**WHAT THIS TASK INVOLVES**
Which lines below contain "Малин"? Pull them out.

BEGIN MATERIAL FOR THE TASK

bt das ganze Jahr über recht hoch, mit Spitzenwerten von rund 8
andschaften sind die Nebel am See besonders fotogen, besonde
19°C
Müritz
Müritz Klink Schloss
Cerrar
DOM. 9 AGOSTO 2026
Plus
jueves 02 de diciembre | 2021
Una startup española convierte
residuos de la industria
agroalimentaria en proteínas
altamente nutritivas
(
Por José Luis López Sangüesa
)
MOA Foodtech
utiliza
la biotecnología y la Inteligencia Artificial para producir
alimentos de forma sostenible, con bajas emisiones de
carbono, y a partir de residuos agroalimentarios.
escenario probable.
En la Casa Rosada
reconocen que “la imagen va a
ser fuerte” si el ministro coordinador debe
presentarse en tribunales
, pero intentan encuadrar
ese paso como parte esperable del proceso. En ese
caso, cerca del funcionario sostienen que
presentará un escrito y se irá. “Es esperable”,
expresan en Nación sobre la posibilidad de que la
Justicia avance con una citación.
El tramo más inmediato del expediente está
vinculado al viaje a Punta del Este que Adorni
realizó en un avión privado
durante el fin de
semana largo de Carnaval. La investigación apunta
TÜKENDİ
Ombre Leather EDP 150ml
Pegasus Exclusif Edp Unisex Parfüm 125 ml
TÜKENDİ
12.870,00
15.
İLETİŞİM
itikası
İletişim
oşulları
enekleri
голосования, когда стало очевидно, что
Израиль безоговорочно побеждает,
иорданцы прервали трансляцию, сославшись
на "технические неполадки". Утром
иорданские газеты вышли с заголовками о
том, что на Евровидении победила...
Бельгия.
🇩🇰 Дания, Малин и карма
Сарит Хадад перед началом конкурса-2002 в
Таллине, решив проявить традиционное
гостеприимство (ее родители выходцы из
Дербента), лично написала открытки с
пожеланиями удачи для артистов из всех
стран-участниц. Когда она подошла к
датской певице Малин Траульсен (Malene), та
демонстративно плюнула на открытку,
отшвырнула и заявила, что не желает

END MATERIAL FOR THE TASK

**SOLUTION FOR THIS EXERCISE**
🇩🇰 Дания, Малин и карма
датской певице Малин Траульсен (Malene), та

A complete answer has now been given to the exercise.